→ Exercise aim
Using the entries below, write out the line with "right hip: (285, 163)", the line with "left elbow: (339, 146)", and every line in between, exactly as each is written.
---- Material for this task
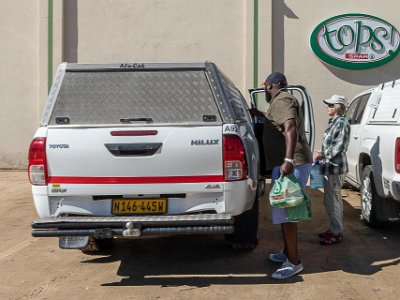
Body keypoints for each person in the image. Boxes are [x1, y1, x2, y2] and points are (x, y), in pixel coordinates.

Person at [250, 72, 312, 279]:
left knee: (287, 213)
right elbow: (278, 124)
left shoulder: (284, 99)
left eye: (266, 86)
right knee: (283, 211)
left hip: (290, 164)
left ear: (272, 86)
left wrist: (288, 160)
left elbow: (290, 127)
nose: (266, 90)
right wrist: (260, 115)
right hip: (285, 163)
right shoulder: (278, 101)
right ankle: (287, 252)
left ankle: (294, 262)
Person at [314, 95, 350, 245]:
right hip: (329, 167)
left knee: (334, 201)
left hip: (335, 168)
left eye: (330, 104)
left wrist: (323, 154)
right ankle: (334, 228)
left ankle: (336, 232)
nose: (327, 107)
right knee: (330, 200)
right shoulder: (334, 122)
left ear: (337, 106)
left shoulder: (341, 122)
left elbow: (339, 146)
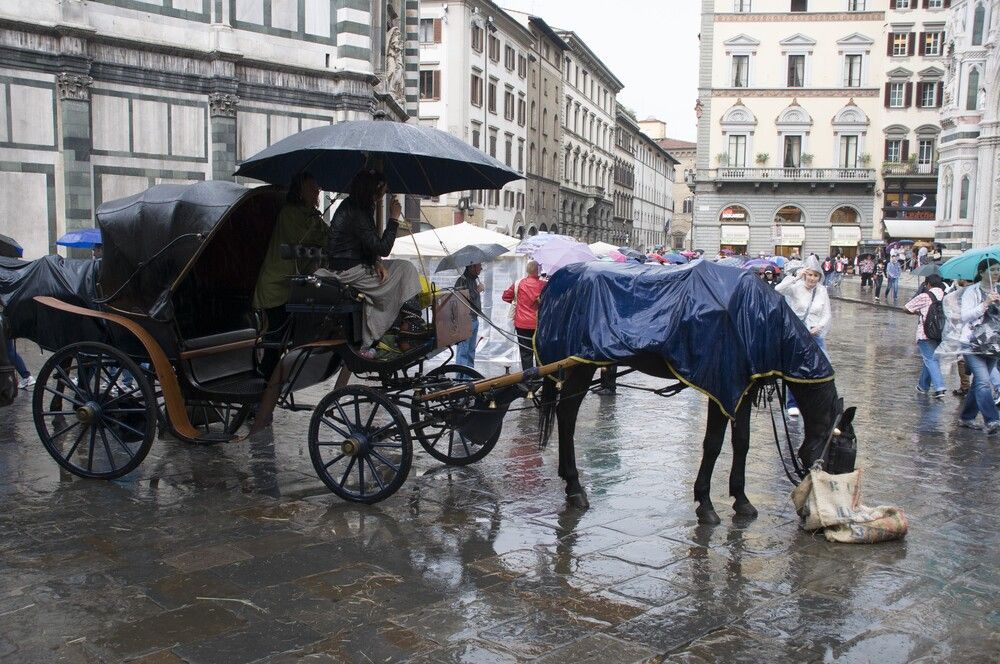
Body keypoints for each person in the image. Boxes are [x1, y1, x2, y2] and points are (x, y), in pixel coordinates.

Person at [326, 170, 421, 360]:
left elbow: (368, 246)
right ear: (375, 189)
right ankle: (405, 330)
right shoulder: (357, 210)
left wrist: (376, 261)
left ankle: (402, 327)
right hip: (349, 271)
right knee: (406, 270)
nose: (382, 197)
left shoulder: (357, 207)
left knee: (405, 268)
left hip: (355, 265)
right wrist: (394, 219)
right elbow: (382, 247)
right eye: (383, 192)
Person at [253, 171, 329, 376]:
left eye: (317, 188)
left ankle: (274, 382)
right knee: (275, 342)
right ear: (300, 191)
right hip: (276, 286)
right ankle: (263, 385)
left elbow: (327, 238)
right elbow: (299, 244)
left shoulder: (312, 215)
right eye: (312, 188)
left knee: (289, 339)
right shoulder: (290, 214)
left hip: (293, 287)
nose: (317, 192)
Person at [776, 256, 832, 417]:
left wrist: (819, 326)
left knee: (821, 367)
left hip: (815, 334)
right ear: (805, 274)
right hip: (797, 334)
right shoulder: (796, 287)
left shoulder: (822, 291)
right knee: (796, 369)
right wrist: (796, 277)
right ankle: (792, 402)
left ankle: (816, 401)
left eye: (816, 276)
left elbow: (826, 313)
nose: (812, 279)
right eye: (810, 275)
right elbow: (778, 290)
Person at [955, 259, 1000, 432]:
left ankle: (966, 418)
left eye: (998, 270)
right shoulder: (971, 292)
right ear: (982, 272)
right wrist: (986, 303)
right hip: (971, 343)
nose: (996, 273)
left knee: (978, 384)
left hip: (993, 344)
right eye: (993, 269)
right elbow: (965, 316)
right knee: (983, 381)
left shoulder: (999, 289)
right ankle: (992, 420)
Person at [905, 274, 947, 399]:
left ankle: (940, 387)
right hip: (941, 333)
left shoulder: (925, 296)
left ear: (928, 284)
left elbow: (907, 308)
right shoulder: (946, 296)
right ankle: (923, 386)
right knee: (930, 359)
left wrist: (919, 312)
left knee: (930, 360)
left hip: (925, 333)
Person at [502, 260, 545, 372]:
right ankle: (540, 377)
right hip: (538, 324)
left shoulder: (518, 283)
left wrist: (519, 301)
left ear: (527, 270)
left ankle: (529, 379)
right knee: (539, 352)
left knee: (526, 353)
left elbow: (506, 296)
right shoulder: (543, 285)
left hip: (521, 324)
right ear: (538, 271)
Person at [454, 263, 484, 367]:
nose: (481, 268)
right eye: (479, 266)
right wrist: (477, 291)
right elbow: (462, 300)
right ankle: (461, 378)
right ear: (472, 267)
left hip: (474, 319)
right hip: (465, 320)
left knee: (471, 351)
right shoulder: (462, 281)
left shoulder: (473, 280)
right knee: (463, 351)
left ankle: (469, 376)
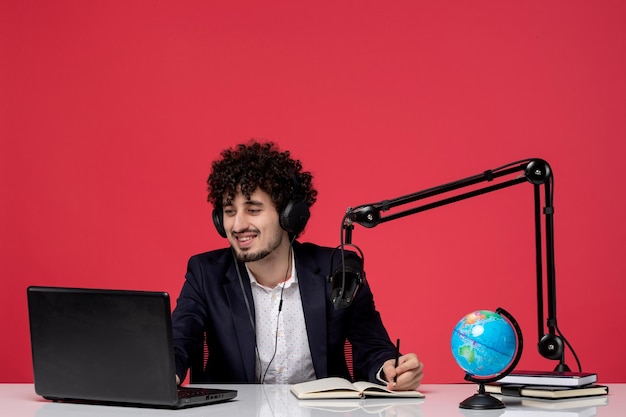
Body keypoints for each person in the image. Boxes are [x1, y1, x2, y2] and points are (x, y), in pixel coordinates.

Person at [171, 140, 423, 390]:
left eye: (253, 210)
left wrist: (391, 369)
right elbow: (178, 339)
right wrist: (165, 373)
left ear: (289, 216)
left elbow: (372, 345)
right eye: (228, 211)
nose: (237, 226)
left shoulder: (339, 268)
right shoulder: (206, 273)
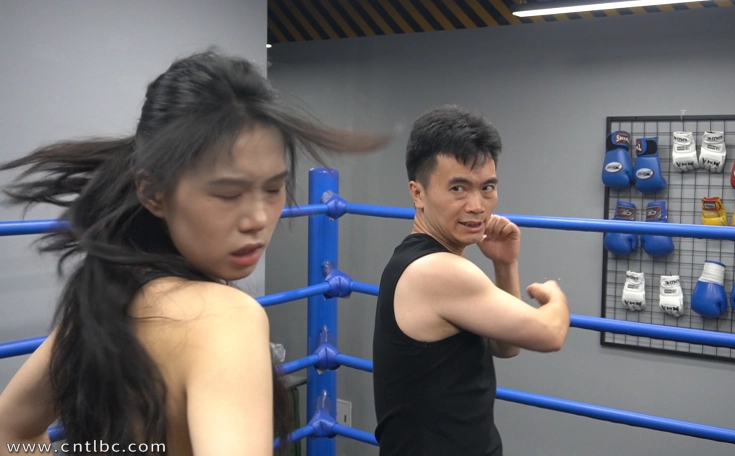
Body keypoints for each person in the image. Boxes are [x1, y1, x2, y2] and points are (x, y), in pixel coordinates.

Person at [0, 50, 387, 456]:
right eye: (228, 194)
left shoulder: (101, 301)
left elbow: (12, 432)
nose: (258, 218)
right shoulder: (225, 320)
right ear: (153, 193)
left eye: (274, 189)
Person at [372, 105, 570, 456]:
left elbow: (506, 347)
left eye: (487, 187)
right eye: (458, 188)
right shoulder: (437, 270)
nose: (477, 205)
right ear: (418, 193)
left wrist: (505, 264)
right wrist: (556, 297)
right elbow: (550, 334)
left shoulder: (419, 259)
--------
→ Written response
right hip: (285, 163)
right shoulder: (278, 101)
right ankle: (287, 252)
left ankle: (294, 262)
Person at [314, 95, 350, 245]:
right hip: (329, 167)
left knee: (334, 201)
left hip: (335, 168)
left eye: (330, 104)
left wrist: (323, 154)
right ankle: (334, 228)
left ankle: (336, 232)
nose: (327, 107)
right knee: (330, 200)
right shoulder: (334, 122)
left ear: (337, 106)
left shoulder: (341, 122)
left elbow: (339, 146)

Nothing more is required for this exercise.